Après six semaines de poker et 57 tournois, et en attendant la finale de novembre qui désignera le champion du monde de poker 2009, on peut faire un bilan des 40e World Series of Poker qui viennent de se dérouler à Las Vegas.
Les chiffres
Le premier constat qui s'impose est que la crise mondiale n'aura eu que peu d'impact sur les World Series cette année.
Le prize pool cumulé des 57 événements programmés s'est monté à 174 millions de dollars, un montant très légèrement inférieur à celui de l'année précédente (180,8), mais supérieur à celui de 2007 (159,8).

Salle comble dans l'Amazon Room du Rio
où se tiennent chaque année les WSOP - © IMPDI
Un tiers des tournois ont attiré plus de 1 000 joueurs (18 tournois sur 57) et l'on a même établi de nouveaux records, notamment dans le tournoi réservé au seniors, le plus vaste jamais organisé. Le nombre de participants à l'événement principal, 6 494 joueurs, fût légèrement inférieur à celui de l'année dernière, mais quelques cafouillages lors des inscriptions du dernier jour ont empêché tous ceux qui le souhaitaient de participer. Sans cela, il est très vraisemblable que la participation au Main Event aurait augmenté.
Avec 115 nations représentées, et en franchissant cette année le seuil du milliard de $ reversés aux joueurs en 40 ans, les WSOP ont une fois de plus confirmé leur statut d'événement phare du calendrier du poker mondial.
Les résultats notables
Si, comme chaque année, la prédominance américaine s'est confirmée en 2009, on constate la montée en puissance des joueurs européens : même si les Etats-Unis se sont accaparés 72% du prize pool global, un bracelet sur cinq est tout de même revenu à un joueur européen.

> [Exercice 1]
Citez le passage du bilan des World Series of Poker 2009, de « Les chiffres » à « de 2007 (159,8). ».
> [Exercice 2]
Rédigez la suite du bilan des World Series of Poker 2009, à partir de sa dernière phrase.

> [Données enregistrées]
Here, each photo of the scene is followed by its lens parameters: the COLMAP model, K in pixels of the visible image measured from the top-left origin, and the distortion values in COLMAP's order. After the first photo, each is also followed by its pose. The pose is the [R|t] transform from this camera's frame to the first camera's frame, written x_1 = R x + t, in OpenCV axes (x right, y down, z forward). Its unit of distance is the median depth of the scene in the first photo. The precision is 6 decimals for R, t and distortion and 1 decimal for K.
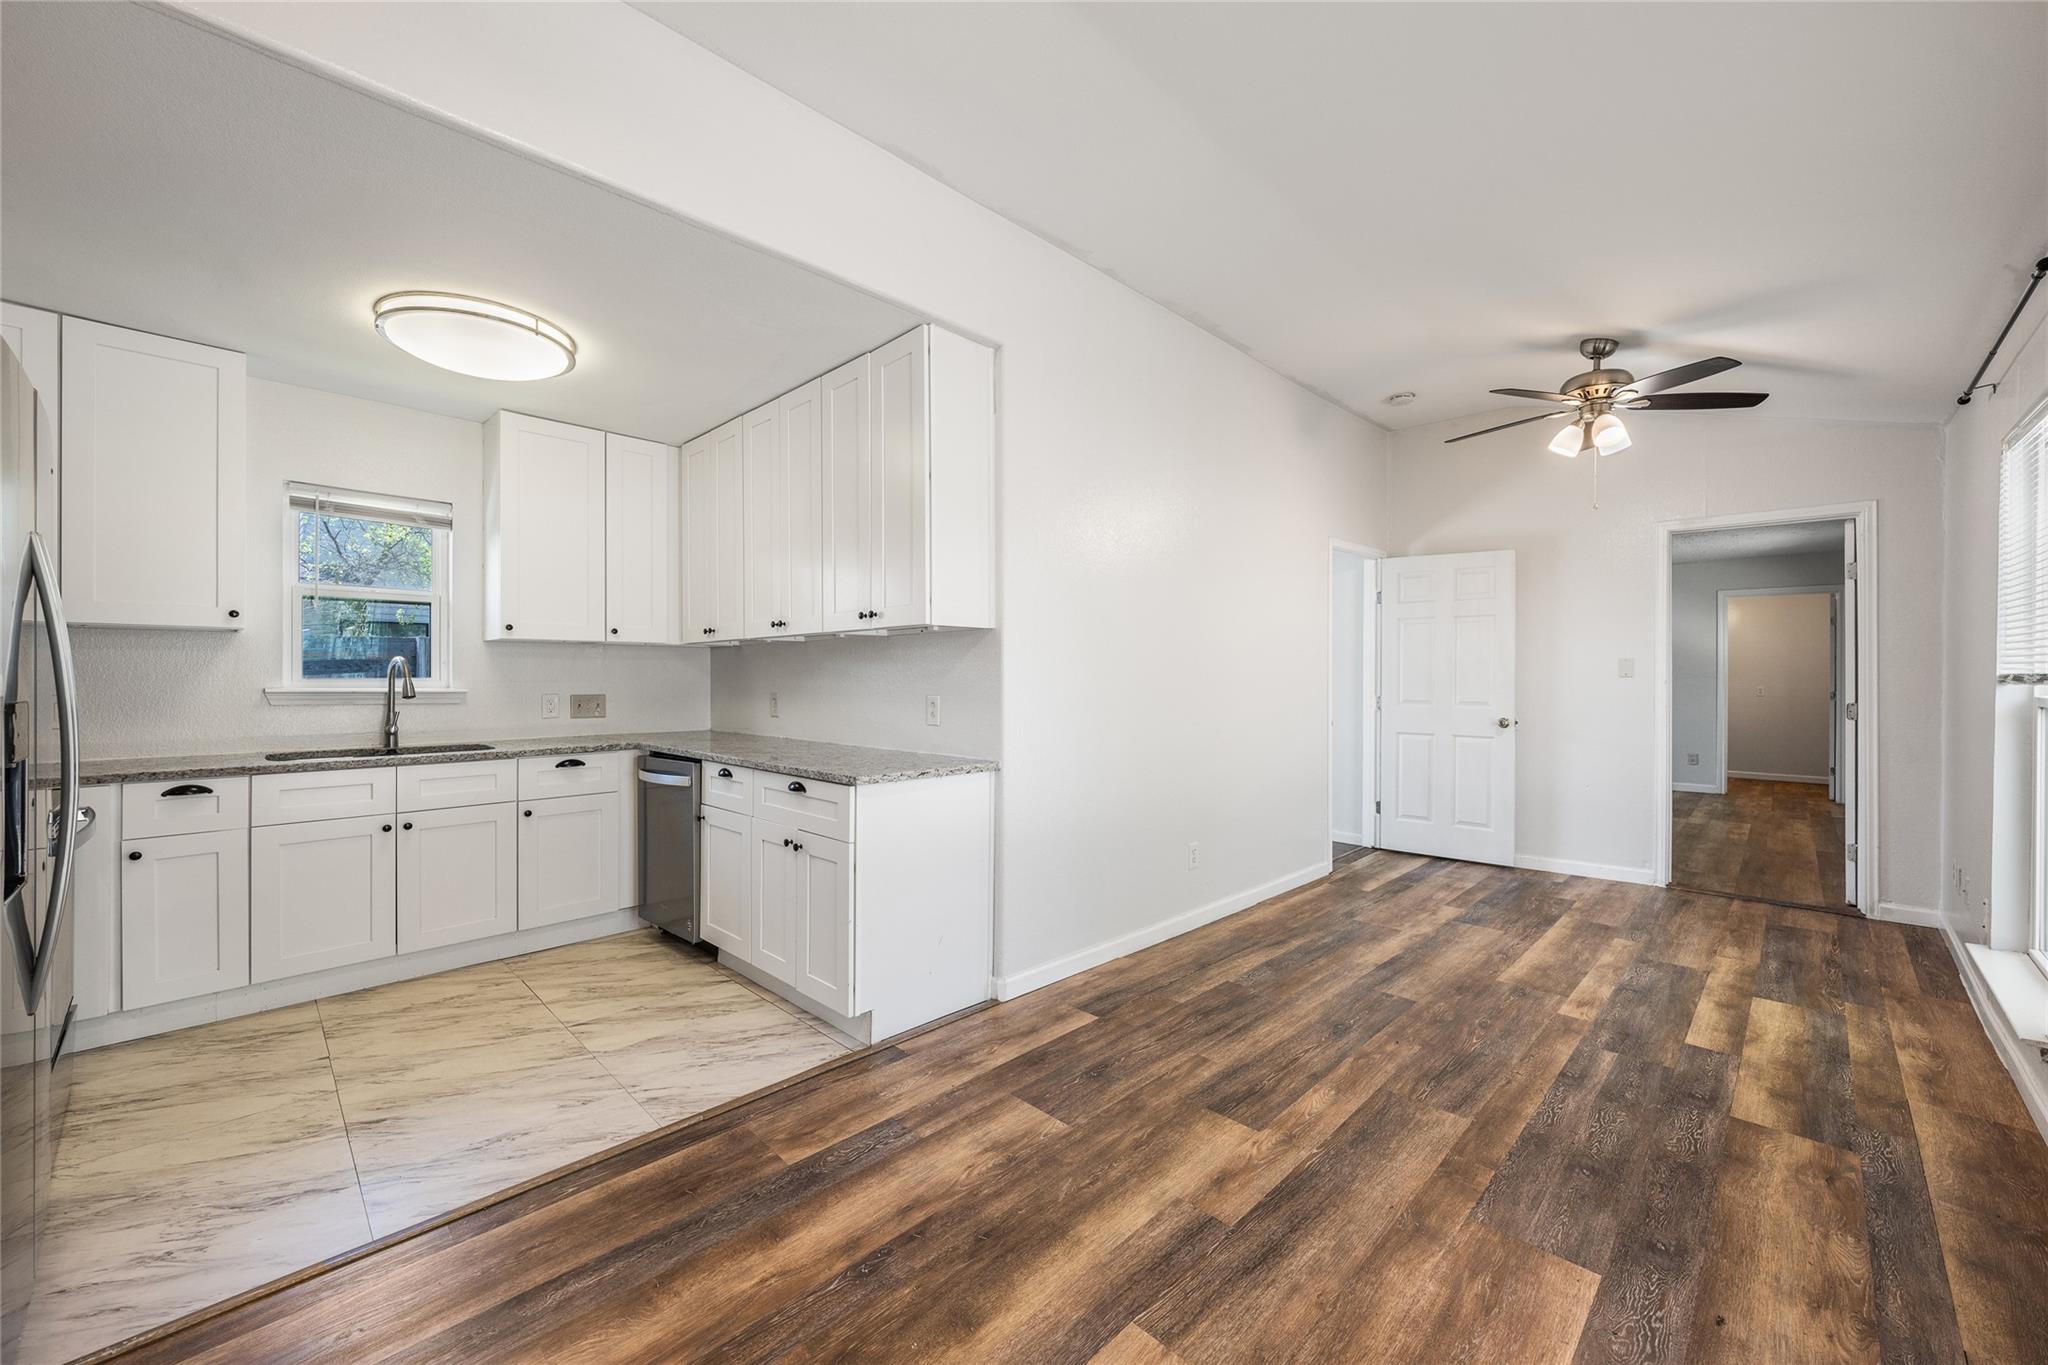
lens RADIAL K [[785.5, 0, 1024.1], [0, 785.5, 676.5], [0, 0, 1]] dist [-0.001670, -0.000266]
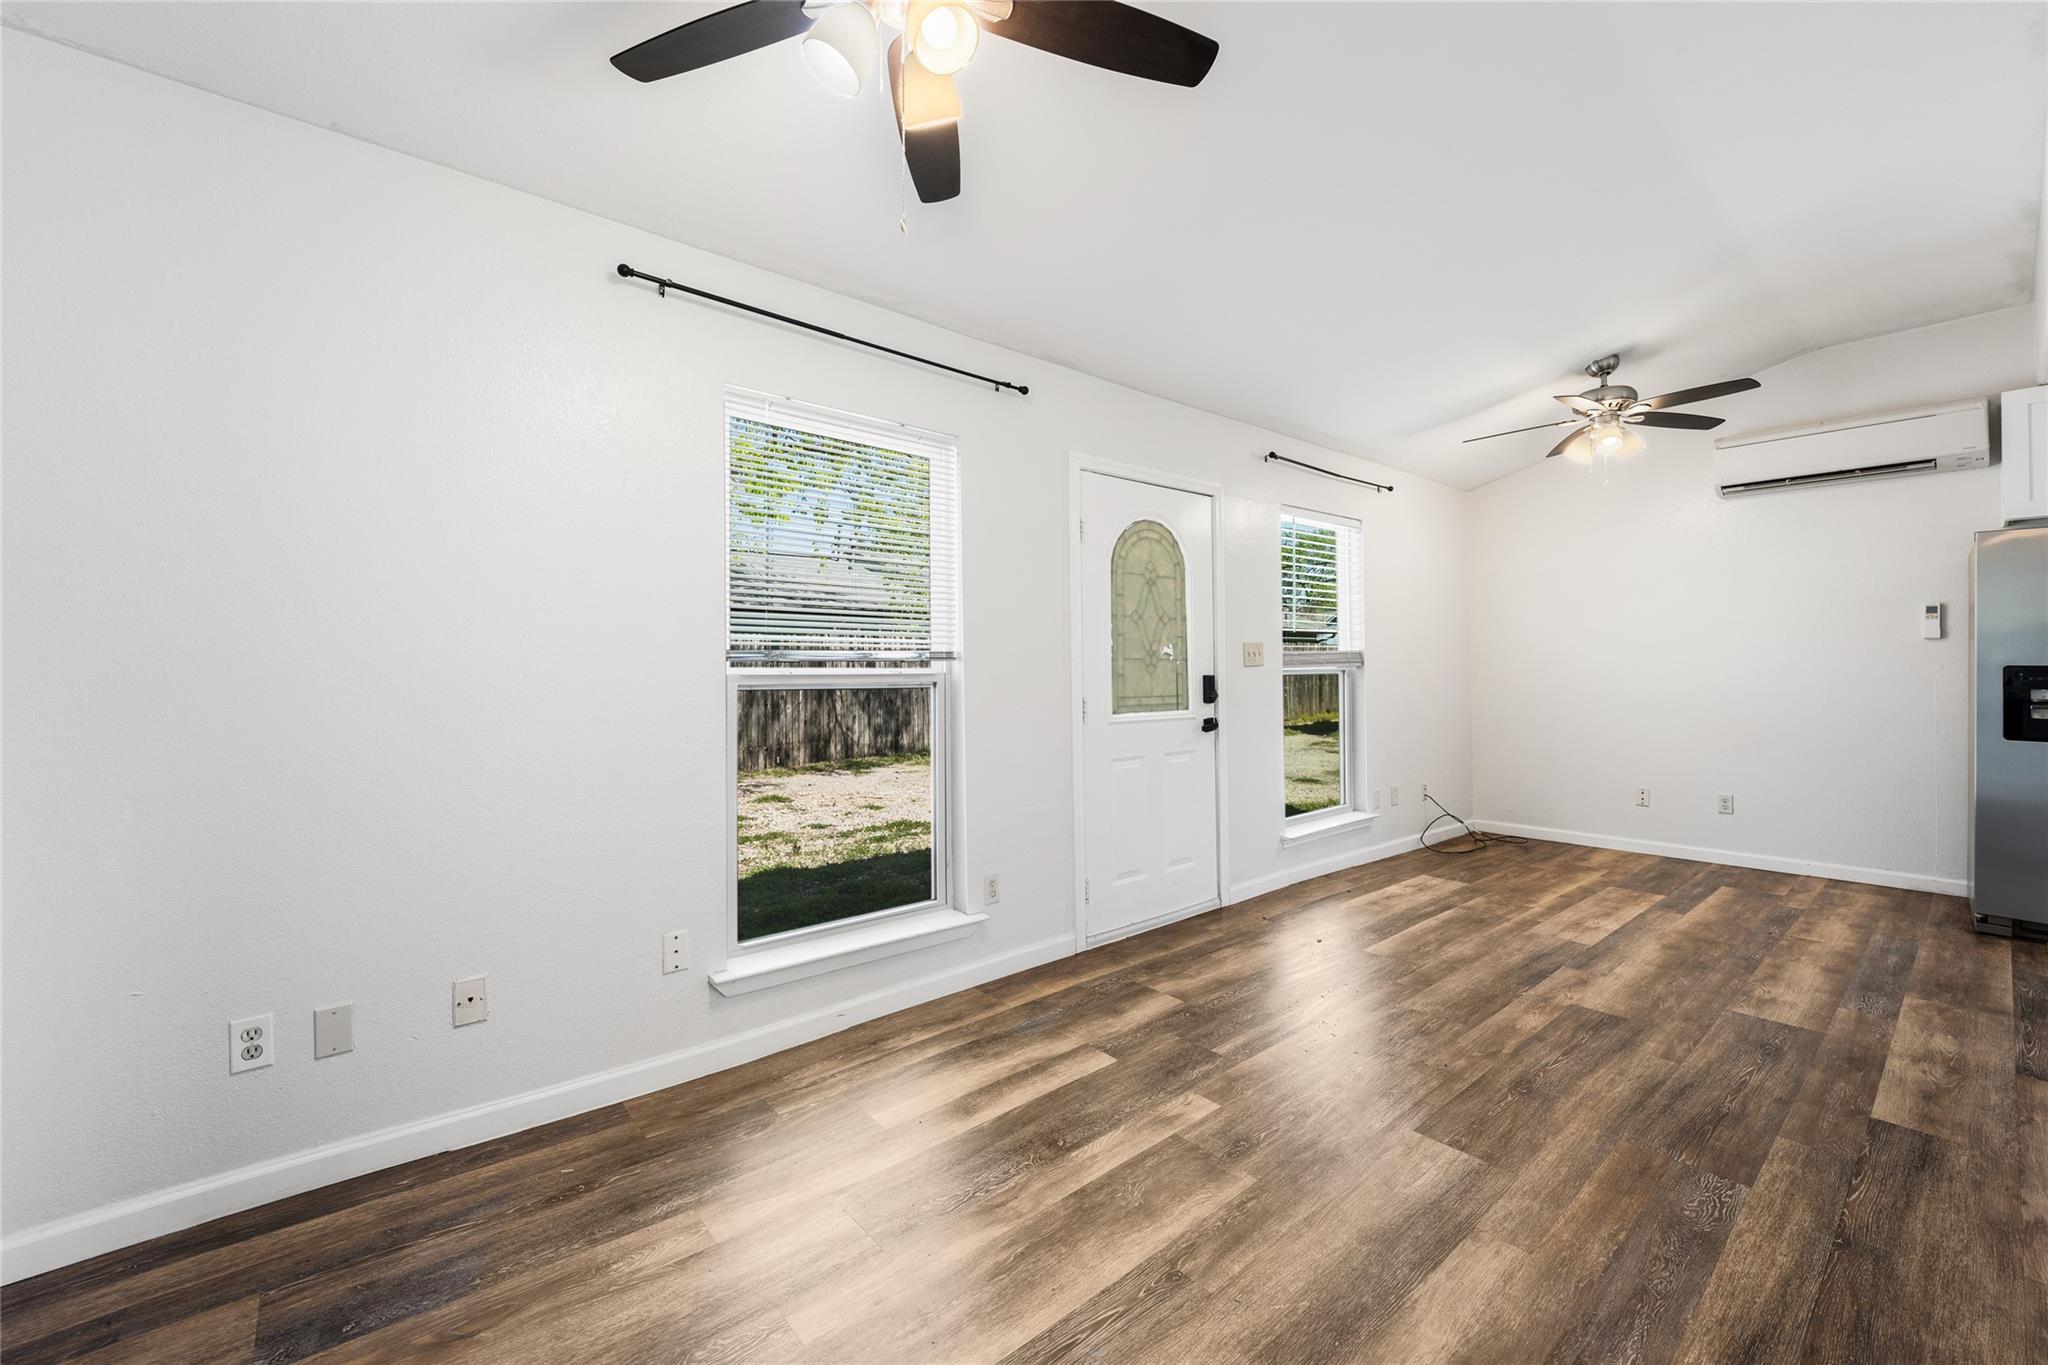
lens RADIAL K [[830.2, 0, 1018.6], [0, 830.2, 658.2], [0, 0, 1]] dist [-0.003103, -0.000377]
pose [[-0.996310, 0.001113, 0.085823, 0.814718], [0.000379, 0.999963, -0.008569, 0.013982], [-0.085830, -0.008505, -0.996274, 1.826247]]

> [Réponse 1]
Les chiffres
Le premier constat qui s'impose est que la crise mondiale n'aura eu que peu d'impact sur les World Series cette année.
Le prize pool cumulé des 57 événements programmés s'est monté à 174 millions de dollars, un montant très légèrement inférieur à celui de l'année précédente (180,8), mais supérieur à celui de 2007 (159,8).

> [Réponse 2]
En Europe, trois tournois ont été remportés par des joueurs anglais, mais la Finlande, grâce à Ville Wahlbeck (ci-contre), décroche son tout premier bracelet. Le joueur finlandais peut d'ailleurs se targuer d'un admirable parcours cette année, avec six places payées - dont trois tables finales.
Cette année a d'ailleurs été marquée par les résultats à répétition, avec des apparitions régulières des mêmes joueurs en tables finales et, surtout, quatre joueurs qui se sont adjugés deux ou trois bracelets. D'abord Jeff Lisandro, logiquement désigné "Joueur WSOP de l'année" après ses trois victoires. Une belle revanche pour l'homme au chapeau, qui expliquait n'avoir pas réussi à convaincre un sponsor pour le soutenir aux World Series cette année...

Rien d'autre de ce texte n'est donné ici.